Mr. Speaker, the member for Burnaby—New Westminster has a lot of complaints about the bill, but he has not made it clear whether the New Democrats will actually be voting in favour of or opposed to the bill. If he can make that clear, it would be much appreciated by the House.
I was not planning on asking a question, but for a New Democrat from British Columbia to get up in the House to lecture any political party on either transportation policy or fiscal and economic policy is laughable.
When the New Democratic Party was in power in British Columbia for a decade, it took us from the fastest growing province in Canada to a have not province. From being a have province with everything booming and growing, coming out of Expo 86, growing in the late 1980s, growing into the 1990s, what happened in British Columbia? We elected New Democrats and our economy went south, and it went south in a huge way.
We became a have not province. We ended up being on the receiving end of benefits from Ottawa and that was because of New Democratic fiscal and economic policies. New Democrats are in the House and have the gall to lecture any political party in the House on fiscal and economic policy. It is laughable.
Given that we are debating transportation policy, I want to say to the member, who delved into provincial politics for 90% of his speech, that the New Democratic Party, his party, was in power in British Columbia for 10 years. There were only two transportation policies even remotely on the radar screen in British Columbia at that time. One was the Island highway, but because of NDP dropping the ball, bungling, scandal and pathetic management, it caused that highway to be twice as expensive as it would have been, which would have freed up hundreds of millions of dollars for other projects. However, his party failed to do the proper homework in developing that project.

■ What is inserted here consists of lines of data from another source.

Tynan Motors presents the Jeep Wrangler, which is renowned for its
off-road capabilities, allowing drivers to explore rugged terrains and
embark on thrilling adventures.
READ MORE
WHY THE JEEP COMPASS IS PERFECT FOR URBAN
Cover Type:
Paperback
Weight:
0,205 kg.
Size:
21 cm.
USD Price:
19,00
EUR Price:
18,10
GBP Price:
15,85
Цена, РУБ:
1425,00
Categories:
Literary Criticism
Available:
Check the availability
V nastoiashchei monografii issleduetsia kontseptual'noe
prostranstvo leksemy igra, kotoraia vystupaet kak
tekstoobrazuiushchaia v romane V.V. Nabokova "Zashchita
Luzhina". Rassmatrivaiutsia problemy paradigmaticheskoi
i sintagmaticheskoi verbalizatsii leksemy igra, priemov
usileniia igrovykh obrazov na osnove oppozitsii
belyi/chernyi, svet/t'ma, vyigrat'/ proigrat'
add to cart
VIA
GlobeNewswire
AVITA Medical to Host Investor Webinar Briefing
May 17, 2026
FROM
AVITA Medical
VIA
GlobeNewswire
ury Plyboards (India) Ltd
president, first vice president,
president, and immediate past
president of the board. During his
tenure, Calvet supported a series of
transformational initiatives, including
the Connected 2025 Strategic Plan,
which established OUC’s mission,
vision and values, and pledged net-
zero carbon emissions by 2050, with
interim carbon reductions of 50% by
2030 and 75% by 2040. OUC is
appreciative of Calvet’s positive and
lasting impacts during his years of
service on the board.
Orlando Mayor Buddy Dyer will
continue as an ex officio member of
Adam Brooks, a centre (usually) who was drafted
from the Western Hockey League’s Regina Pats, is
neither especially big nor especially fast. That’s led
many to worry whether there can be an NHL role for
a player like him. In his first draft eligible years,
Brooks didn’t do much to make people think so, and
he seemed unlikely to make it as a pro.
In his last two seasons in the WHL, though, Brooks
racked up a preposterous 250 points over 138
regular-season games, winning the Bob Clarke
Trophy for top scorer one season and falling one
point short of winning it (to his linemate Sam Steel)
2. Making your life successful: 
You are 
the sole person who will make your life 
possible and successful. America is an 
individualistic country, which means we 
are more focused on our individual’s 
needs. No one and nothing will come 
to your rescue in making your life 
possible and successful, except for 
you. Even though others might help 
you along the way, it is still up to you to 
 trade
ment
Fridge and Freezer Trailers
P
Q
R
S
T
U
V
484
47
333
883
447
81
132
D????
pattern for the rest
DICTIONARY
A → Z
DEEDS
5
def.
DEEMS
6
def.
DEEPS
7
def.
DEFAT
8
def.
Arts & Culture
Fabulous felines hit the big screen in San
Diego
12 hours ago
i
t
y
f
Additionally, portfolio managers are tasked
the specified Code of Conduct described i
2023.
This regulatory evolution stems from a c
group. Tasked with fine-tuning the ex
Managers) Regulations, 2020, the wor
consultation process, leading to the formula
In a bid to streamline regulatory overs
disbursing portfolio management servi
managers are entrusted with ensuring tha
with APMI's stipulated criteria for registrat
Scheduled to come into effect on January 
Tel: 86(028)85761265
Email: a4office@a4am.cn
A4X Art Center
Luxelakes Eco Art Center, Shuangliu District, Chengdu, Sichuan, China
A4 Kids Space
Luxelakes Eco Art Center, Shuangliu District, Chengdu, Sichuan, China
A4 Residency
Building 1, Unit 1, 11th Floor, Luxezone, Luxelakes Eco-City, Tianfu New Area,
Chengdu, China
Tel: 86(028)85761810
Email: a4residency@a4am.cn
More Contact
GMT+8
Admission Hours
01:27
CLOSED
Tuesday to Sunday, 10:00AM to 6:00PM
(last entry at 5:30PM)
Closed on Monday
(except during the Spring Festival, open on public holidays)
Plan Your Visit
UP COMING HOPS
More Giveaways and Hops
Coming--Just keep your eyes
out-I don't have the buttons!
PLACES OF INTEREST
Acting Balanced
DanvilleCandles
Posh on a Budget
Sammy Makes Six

The second transportation project in the entire decade of NDP rule in British Columbia was the fast ferry fiasco, the joke, where over $400 million went to ferries that did not work at all. They were an environmental disaster, a mechanical disaster, and turned out to be a fiscal and economic disaster for taxpayers in British Columbia. That was $400 million that could have gone to substantive policy changes including: the Kicking Horse Canyon and the lives that have been lost there; improvements to the problems with the Sea to Sky Highway; the problems in the northeast sector; rapid transit; and all the things he is talking about. He is great at pointing out all the problems, but when it comes to New Democrats having the opportunity to solve problems, his party failed miserably in British Columbia.
Would the hon. member stand up and explain why his party was so pathetic in government?